→ **What this task involves**
Return the records exactly as they are.

** begin The data **

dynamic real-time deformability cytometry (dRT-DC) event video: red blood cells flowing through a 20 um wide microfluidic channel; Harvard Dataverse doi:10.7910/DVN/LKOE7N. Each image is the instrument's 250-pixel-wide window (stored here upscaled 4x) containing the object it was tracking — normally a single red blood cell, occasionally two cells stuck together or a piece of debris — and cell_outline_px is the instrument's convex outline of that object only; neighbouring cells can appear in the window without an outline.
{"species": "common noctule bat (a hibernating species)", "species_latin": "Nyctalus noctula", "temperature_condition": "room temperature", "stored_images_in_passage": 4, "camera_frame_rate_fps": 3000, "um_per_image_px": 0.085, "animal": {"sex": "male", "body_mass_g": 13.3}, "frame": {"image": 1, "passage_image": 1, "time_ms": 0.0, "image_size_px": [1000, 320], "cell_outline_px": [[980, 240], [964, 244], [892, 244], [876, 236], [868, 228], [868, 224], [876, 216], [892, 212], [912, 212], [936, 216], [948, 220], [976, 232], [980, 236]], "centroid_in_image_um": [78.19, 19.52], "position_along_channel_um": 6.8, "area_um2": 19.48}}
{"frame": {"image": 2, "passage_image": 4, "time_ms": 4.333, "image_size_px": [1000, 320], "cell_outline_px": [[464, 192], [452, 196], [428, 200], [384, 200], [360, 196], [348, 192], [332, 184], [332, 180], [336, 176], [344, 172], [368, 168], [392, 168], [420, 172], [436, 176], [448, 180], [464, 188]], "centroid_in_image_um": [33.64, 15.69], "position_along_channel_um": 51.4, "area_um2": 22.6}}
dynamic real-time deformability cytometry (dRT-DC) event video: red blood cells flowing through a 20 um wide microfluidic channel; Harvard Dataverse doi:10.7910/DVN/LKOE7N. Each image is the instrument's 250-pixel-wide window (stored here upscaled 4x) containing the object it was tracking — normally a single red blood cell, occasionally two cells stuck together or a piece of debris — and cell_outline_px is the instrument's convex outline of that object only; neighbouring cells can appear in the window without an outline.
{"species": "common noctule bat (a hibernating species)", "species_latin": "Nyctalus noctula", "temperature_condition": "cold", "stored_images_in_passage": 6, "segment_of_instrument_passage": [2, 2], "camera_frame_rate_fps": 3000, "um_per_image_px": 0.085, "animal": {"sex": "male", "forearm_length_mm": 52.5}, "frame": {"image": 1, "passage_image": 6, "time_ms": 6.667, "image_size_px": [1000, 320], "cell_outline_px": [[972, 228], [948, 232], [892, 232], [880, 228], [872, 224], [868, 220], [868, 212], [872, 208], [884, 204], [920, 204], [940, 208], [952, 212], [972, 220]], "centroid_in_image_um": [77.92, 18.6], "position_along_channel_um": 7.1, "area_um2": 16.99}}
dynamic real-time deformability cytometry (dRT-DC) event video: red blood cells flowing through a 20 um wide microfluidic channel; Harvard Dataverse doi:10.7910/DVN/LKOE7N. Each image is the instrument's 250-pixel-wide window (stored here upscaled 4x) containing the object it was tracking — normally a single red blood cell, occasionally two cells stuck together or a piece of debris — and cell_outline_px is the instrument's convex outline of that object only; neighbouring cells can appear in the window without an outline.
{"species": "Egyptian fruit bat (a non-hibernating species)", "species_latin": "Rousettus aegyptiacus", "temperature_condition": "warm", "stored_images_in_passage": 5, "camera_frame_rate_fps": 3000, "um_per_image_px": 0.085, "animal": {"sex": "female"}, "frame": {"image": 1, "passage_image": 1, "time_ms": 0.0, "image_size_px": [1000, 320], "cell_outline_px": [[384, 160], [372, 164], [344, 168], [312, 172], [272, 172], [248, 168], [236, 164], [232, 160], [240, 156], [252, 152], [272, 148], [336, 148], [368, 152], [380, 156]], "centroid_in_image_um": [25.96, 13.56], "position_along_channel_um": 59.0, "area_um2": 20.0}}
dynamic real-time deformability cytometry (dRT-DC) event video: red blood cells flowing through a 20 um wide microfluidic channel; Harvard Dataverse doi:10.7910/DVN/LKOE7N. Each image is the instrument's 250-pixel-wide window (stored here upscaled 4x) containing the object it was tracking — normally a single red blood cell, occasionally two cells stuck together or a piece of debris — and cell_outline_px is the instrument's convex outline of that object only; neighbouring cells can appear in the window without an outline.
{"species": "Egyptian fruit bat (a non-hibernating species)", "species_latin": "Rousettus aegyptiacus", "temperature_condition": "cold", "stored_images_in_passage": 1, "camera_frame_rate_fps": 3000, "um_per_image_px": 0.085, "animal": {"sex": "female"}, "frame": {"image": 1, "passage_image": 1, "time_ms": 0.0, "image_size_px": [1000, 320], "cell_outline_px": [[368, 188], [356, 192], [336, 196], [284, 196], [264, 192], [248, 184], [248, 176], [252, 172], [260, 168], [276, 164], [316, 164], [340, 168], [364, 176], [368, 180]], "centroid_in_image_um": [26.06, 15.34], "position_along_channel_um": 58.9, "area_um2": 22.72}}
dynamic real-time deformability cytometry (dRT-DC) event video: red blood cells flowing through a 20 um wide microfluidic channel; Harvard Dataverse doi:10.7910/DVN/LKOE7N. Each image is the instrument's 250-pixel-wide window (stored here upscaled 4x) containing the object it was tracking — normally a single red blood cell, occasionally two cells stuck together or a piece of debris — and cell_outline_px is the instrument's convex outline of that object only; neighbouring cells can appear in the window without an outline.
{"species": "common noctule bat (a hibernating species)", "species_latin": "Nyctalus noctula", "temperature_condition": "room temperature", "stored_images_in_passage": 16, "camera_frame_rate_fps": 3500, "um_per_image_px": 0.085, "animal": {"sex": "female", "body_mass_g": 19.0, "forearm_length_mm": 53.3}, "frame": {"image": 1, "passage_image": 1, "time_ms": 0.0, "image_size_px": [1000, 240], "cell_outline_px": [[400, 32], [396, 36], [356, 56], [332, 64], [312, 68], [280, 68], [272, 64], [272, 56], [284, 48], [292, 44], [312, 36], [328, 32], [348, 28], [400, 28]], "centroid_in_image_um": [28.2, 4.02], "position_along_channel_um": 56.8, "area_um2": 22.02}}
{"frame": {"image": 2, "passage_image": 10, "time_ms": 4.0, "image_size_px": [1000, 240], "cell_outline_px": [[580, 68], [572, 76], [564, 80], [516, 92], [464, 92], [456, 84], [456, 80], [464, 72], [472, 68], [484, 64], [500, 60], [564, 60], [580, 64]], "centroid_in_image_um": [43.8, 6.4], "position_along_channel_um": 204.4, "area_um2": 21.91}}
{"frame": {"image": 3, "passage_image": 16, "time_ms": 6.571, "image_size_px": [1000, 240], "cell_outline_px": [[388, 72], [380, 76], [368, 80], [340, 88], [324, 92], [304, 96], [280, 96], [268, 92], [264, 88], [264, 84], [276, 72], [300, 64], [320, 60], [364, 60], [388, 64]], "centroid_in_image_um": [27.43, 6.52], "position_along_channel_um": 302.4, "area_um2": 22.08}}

** end The data **

→ **Task response**
dynamic real-time deformability cytometry (dRT-DC) event video: red blood cells flowing through a 20 um wide microfluidic channel; Harvard Dataverse doi:10.7910/DVN/LKOE7N. Each image is the instrument's 250-pixel-wide window (stored here upscaled 4x) containing the object it was tracking — normally a single red blood cell, occasionally two cells stuck together or a piece of debris — and cell_outline_px is the instrument's convex outline of that object only; neighbouring cells can appear in the window without an outline.
{"species": "common noctule bat (a hibernating species)", "species_latin": "Nyctalus noctula", "temperature_condition": "room temperature", "stored_images_in_passage": 4, "camera_frame_rate_fps": 3000, "um_per_image_px": 0.085, "animal": {"sex": "male", "body_mass_g": 13.3}, "frame": {"image": 1, "passage_image": 1, "time_ms": 0.0, "image_size_px": [1000, 320], "cell_outline_px": [[980, 240], [964, 244], [892, 244], [876, 236], [868, 228], [868, 224], [876, 216], [892, 212], [912, 212], [936, 216], [948, 220], [976, 232], [980, 236]], "centroid_in_image_um": [78.19, 19.52], "position_along_channel_um": 6.8, "area_um2": 19.48}}
{"frame": {"image": 2, "passage_image": 4, "time_ms": 4.333, "image_size_px": [1000, 320], "cell_outline_px": [[464, 192], [452, 196], [428, 200], [384, 200], [360, 196], [348, 192], [332, 184], [332, 180], [336, 176], [344, 172], [368, 168], [392, 168], [420, 172], [436, 176], [448, 180], [464, 188]], "centroid_in_image_um": [33.64, 15.69], "position_along_channel_um": 51.4, "area_um2": 22.6}}
dynamic real-time deformability cytometry (dRT-DC) event video: red blood cells flowing through a 20 um wide microfluidic channel; Harvard Dataverse doi:10.7910/DVN/LKOE7N. Each image is the instrument's 250-pixel-wide window (stored here upscaled 4x) containing the object it was tracking — normally a single red blood cell, occasionally two cells stuck together or a piece of debris — and cell_outline_px is the instrument's convex outline of that object only; neighbouring cells can appear in the window without an outline.
{"species": "common noctule bat (a hibernating species)", "species_latin": "Nyctalus noctula", "temperature_condition": "cold", "stored_images_in_passage": 6, "segment_of_instrument_passage": [2, 2], "camera_frame_rate_fps": 3000, "um_per_image_px": 0.085, "animal": {"sex": "male", "forearm_length_mm": 52.5}, "frame": {"image": 1, "passage_image": 6, "time_ms": 6.667, "image_size_px": [1000, 320], "cell_outline_px": [[972, 228], [948, 232], [892, 232], [880, 228], [872, 224], [868, 220], [868, 212], [872, 208], [884, 204], [920, 204], [940, 208], [952, 212], [972, 220]], "centroid_in_image_um": [77.92, 18.6], "position_along_channel_um": 7.1, "area_um2": 16.99}}
dynamic real-time deformability cytometry (dRT-DC) event video: red blood cells flowing through a 20 um wide microfluidic channel; Harvard Dataverse doi:10.7910/DVN/LKOE7N. Each image is the instrument's 250-pixel-wide window (stored here upscaled 4x) containing the object it was tracking — normally a single red blood cell, occasionally two cells stuck together or a piece of debris — and cell_outline_px is the instrument's convex outline of that object only; neighbouring cells can appear in the window without an outline.
{"species": "Egyptian fruit bat (a non-hibernating species)", "species_latin": "Rousettus aegyptiacus", "temperature_condition": "warm", "stored_images_in_passage": 5, "camera_frame_rate_fps": 3000, "um_per_image_px": 0.085, "animal": {"sex": "female"}, "frame": {"image": 1, "passage_image": 1, "time_ms": 0.0, "image_size_px": [1000, 320], "cell_outline_px": [[384, 160], [372, 164], [344, 168], [312, 172], [272, 172], [248, 168], [236, 164], [232, 160], [240, 156], [252, 152], [272, 148], [336, 148], [368, 152], [380, 156]], "centroid_in_image_um": [25.96, 13.56], "position_along_channel_um": 59.0, "area_um2": 20.0}}
dynamic real-time deformability cytometry (dRT-DC) event video: red blood cells flowing through a 20 um wide microfluidic channel; Harvard Dataverse doi:10.7910/DVN/LKOE7N. Each image is the instrument's 250-pixel-wide window (stored here upscaled 4x) containing the object it was tracking — normally a single red blood cell, occasionally two cells stuck together or a piece of debris — and cell_outline_px is the instrument's convex outline of that object only; neighbouring cells can appear in the window without an outline.
{"species": "Egyptian fruit bat (a non-hibernating species)", "species_latin": "Rousettus aegyptiacus", "temperature_condition": "cold", "stored_images_in_passage": 1, "camera_frame_rate_fps": 3000, "um_per_image_px": 0.085, "animal": {"sex": "female"}, "frame": {"image": 1, "passage_image": 1, "time_ms": 0.0, "image_size_px": [1000, 320], "cell_outline_px": [[368, 188], [356, 192], [336, 196], [284, 196], [264, 192], [248, 184], [248, 176], [252, 172], [260, 168], [276, 164], [316, 164], [340, 168], [364, 176], [368, 180]], "centroid_in_image_um": [26.06, 15.34], "position_along_channel_um": 58.9, "area_um2": 22.72}}
dynamic real-time deformability cytometry (dRT-DC) event video: red blood cells flowing through a 20 um wide microfluidic channel; Harvard Dataverse doi:10.7910/DVN/LKOE7N. Each image is the instrument's 250-pixel-wide window (stored here upscaled 4x) containing the object it was tracking — normally a single red blood cell, occasionally two cells stuck together or a piece of debris — and cell_outline_px is the instrument's convex outline of that object only; neighbouring cells can appear in the window without an outline.
{"species": "common noctule bat (a hibernating species)", "species_latin": "Nyctalus noctula", "temperature_condition": "room temperature", "stored_images_in_passage": 16, "camera_frame_rate_fps": 3500, "um_per_image_px": 0.085, "animal": {"sex": "female", "body_mass_g": 19.0, "forearm_length_mm": 53.3}, "frame": {"image": 1, "passage_image": 1, "time_ms": 0.0, "image_size_px": [1000, 240], "cell_outline_px": [[400, 32], [396, 36], [356, 56], [332, 64], [312, 68], [280, 68], [272, 64], [272, 56], [284, 48], [292, 44], [312, 36], [328, 32], [348, 28], [400, 28]], "centroid_in_image_um": [28.2, 4.02], "position_along_channel_um": 56.8, "area_um2": 22.02}}
{"frame": {"image": 2, "passage_image": 10, "time_ms": 4.0, "image_size_px": [1000, 240], "cell_outline_px": [[580, 68], [572, 76], [564, 80], [516, 92], [464, 92], [456, 84], [456, 80], [464, 72], [472, 68], [484, 64], [500, 60], [564, 60], [580, 64]], "centroid_in_image_um": [43.8, 6.4], "position_along_channel_um": 204.4, "area_um2": 21.91}}
{"frame": {"image": 3, "passage_image": 16, "time_ms": 6.571, "image_size_px": [1000, 240], "cell_outline_px": [[388, 72], [380, 76], [368, 80], [340, 88], [324, 92], [304, 96], [280, 96], [268, 92], [264, 88], [264, 84], [276, 72], [300, 64], [320, 60], [364, 60], [388, 64]], "centroid_in_image_um": [27.43, 6.52], "position_along_channel_um": 302.4, "area_um2": 22.08}}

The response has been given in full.